## Work request
Go through the lines below and repeat each one exactly, skipping pictures.

## Dataset content
--
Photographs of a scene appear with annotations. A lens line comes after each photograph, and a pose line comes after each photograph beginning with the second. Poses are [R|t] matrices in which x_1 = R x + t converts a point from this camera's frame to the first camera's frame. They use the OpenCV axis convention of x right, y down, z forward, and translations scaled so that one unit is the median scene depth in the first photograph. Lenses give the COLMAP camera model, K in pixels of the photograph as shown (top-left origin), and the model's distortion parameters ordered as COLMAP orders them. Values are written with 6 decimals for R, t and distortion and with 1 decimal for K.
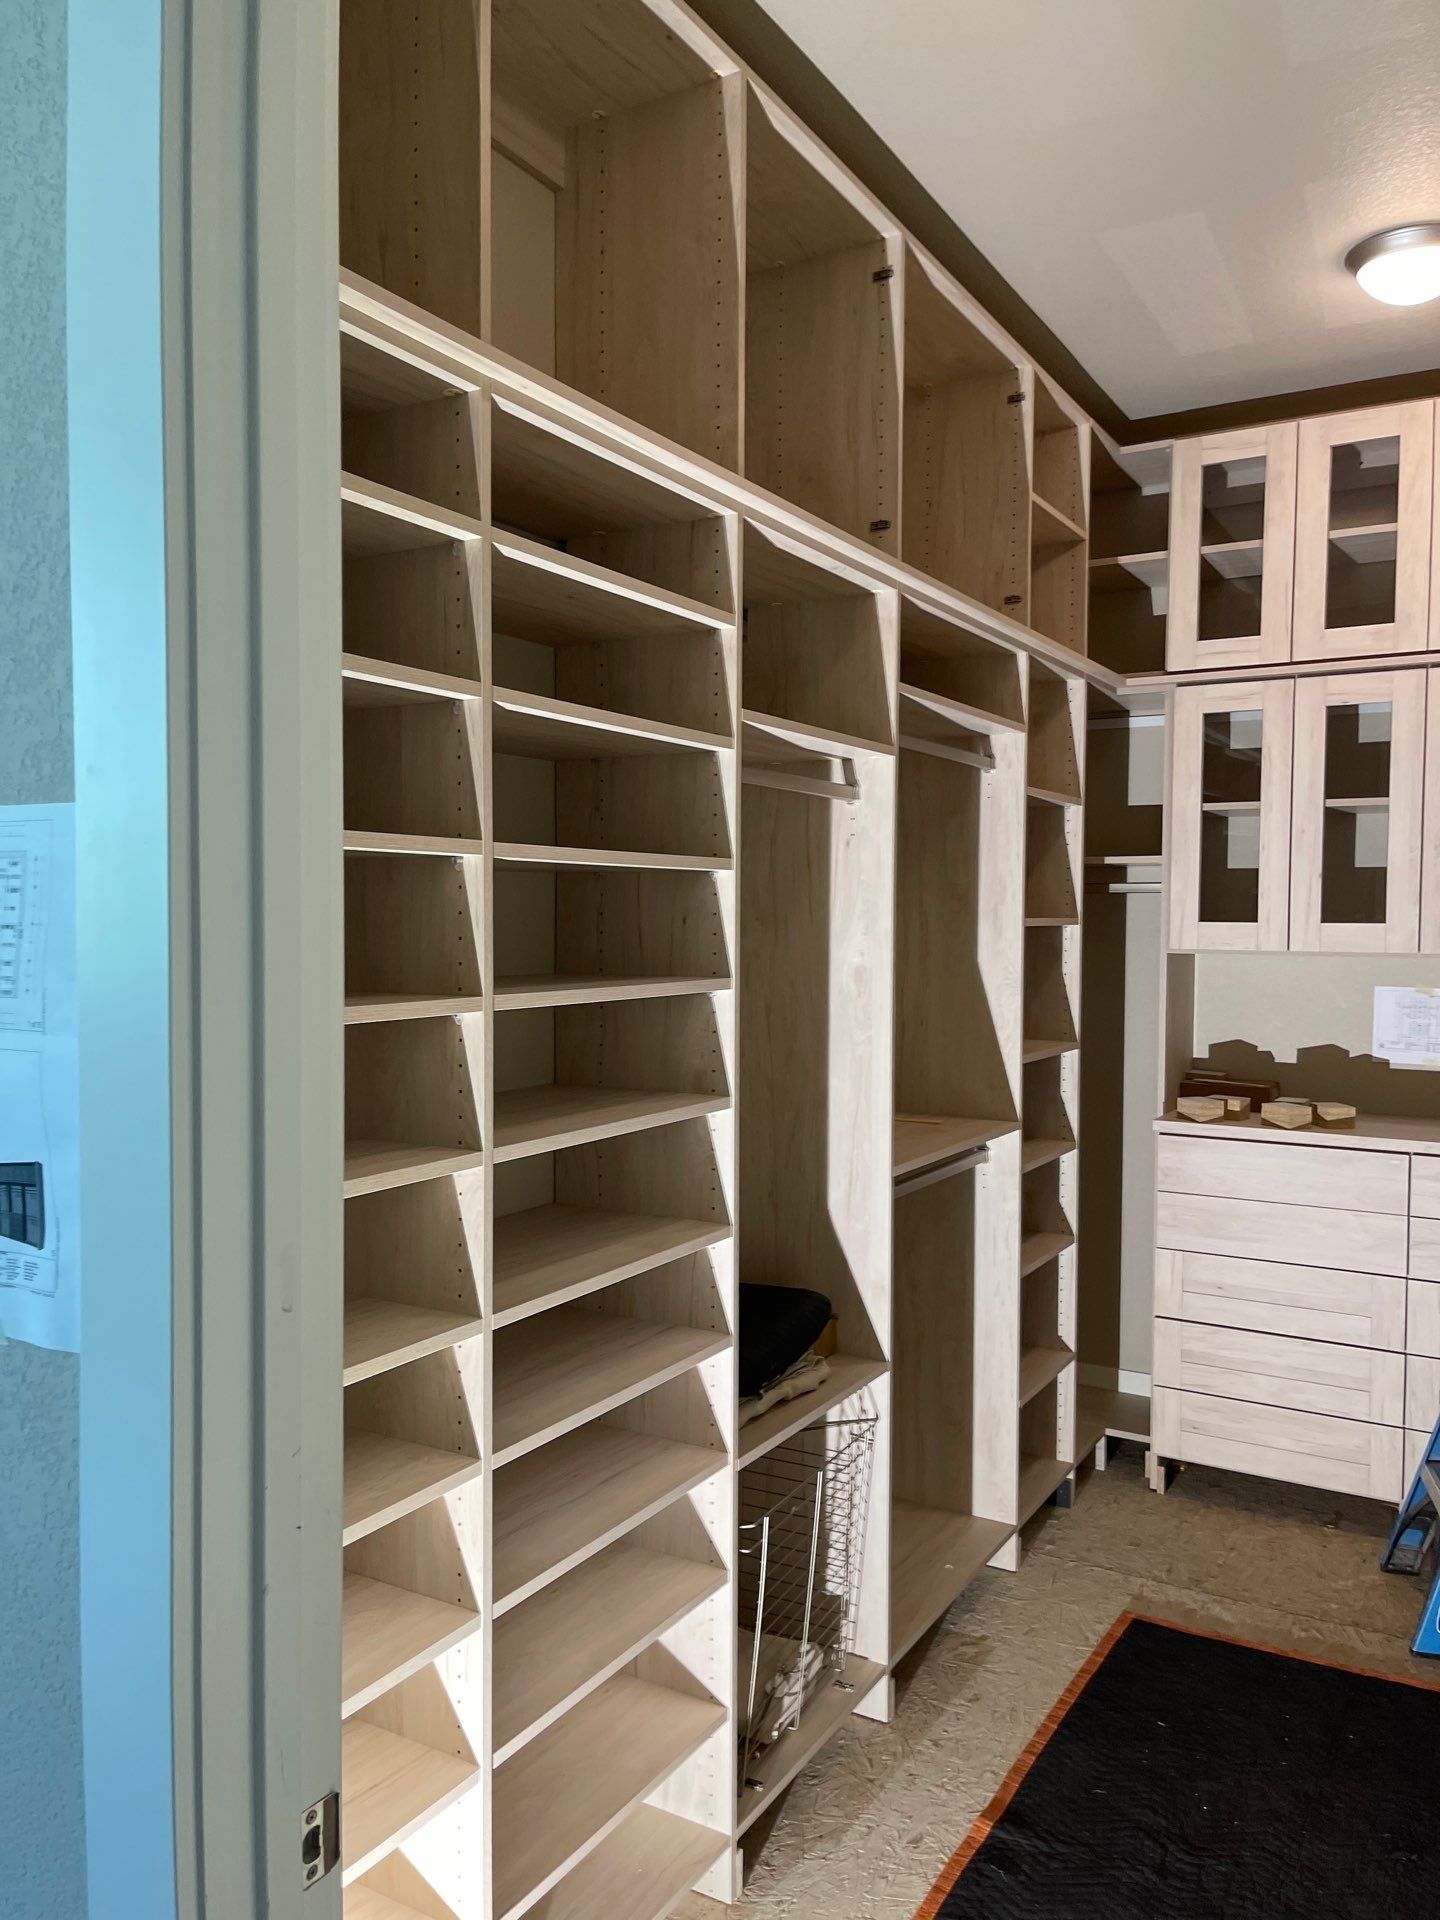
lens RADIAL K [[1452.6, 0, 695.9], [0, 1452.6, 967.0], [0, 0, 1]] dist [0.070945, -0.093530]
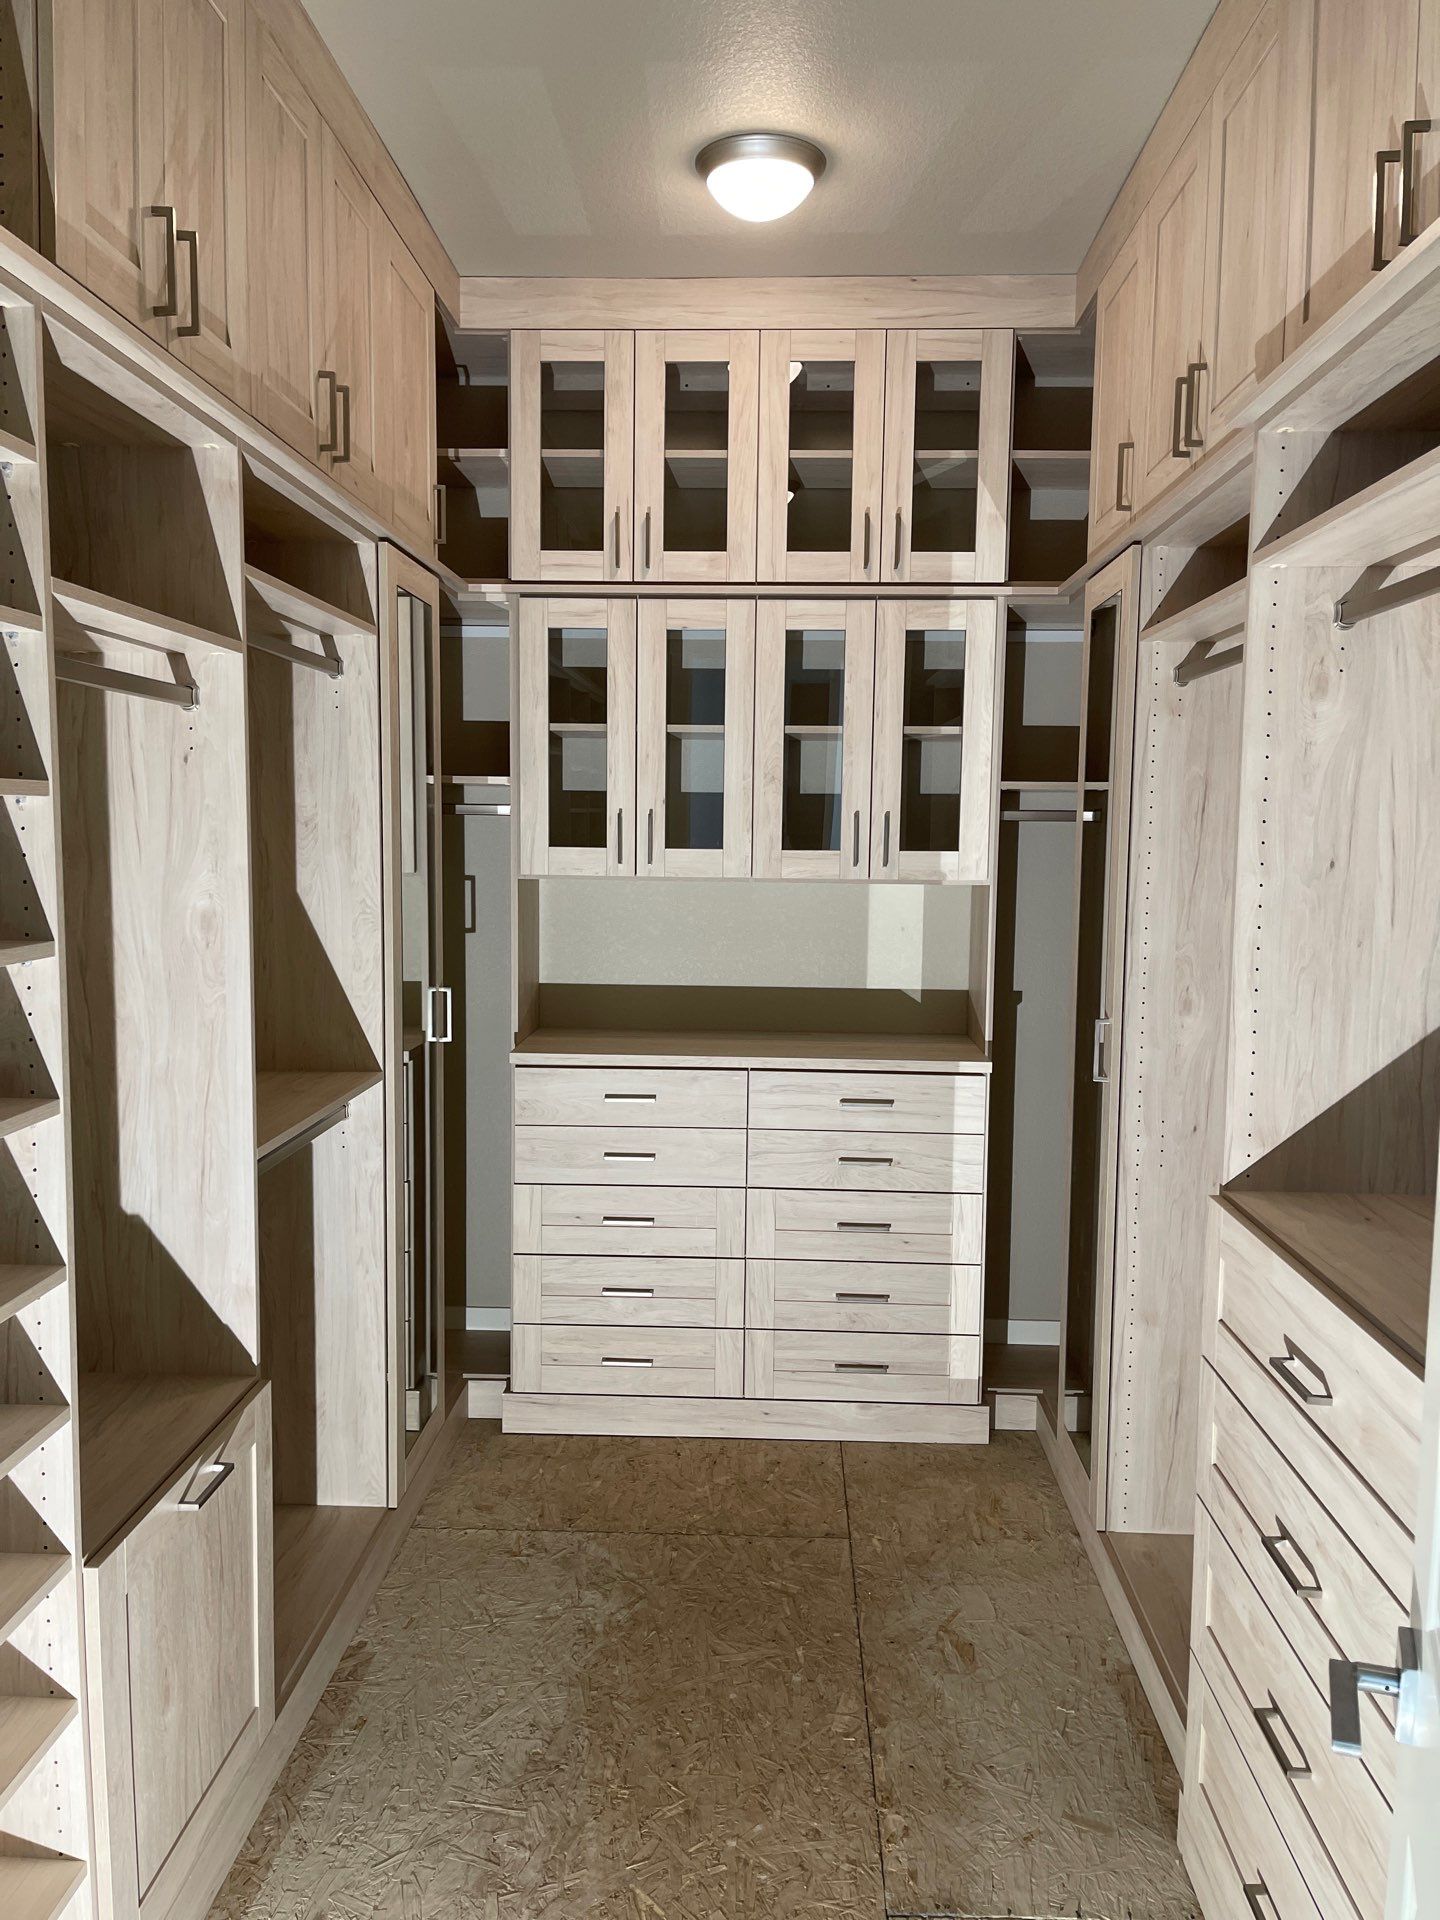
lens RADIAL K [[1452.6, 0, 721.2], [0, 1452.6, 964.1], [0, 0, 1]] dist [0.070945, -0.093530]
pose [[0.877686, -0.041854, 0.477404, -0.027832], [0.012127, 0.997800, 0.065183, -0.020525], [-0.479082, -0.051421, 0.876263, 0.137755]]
--
## Answer area
Photographs of a scene appear with annotations. A lens line comes after each photograph, and a pose line comes after each photograph beginning with the second. Poses are [R|t] matrices in which x_1 = R x + t converts a point from this camera's frame to the first camera's frame. They use the OpenCV axis convention of x right, y down, z forward, and translations scaled so that one unit is the median scene depth in the first photograph. Lenses give the COLMAP camera model, K in pixels of the photograph as shown (top-left origin), and the model's distortion parameters ordered as COLMAP orders them. Values are written with 6 decimals for R, t and distortion and with 1 decimal for K.
lens RADIAL K [[1452.6, 0, 695.9], [0, 1452.6, 967.0], [0, 0, 1]] dist [0.070945, -0.093530]
lens RADIAL K [[1452.6, 0, 721.2], [0, 1452.6, 964.1], [0, 0, 1]] dist [0.070945, -0.093530]
pose [[0.877686, -0.041854, 0.477404, -0.027832], [0.012127, 0.997800, 0.065183, -0.020525], [-0.479082, -0.051421, 0.876263, 0.137755]]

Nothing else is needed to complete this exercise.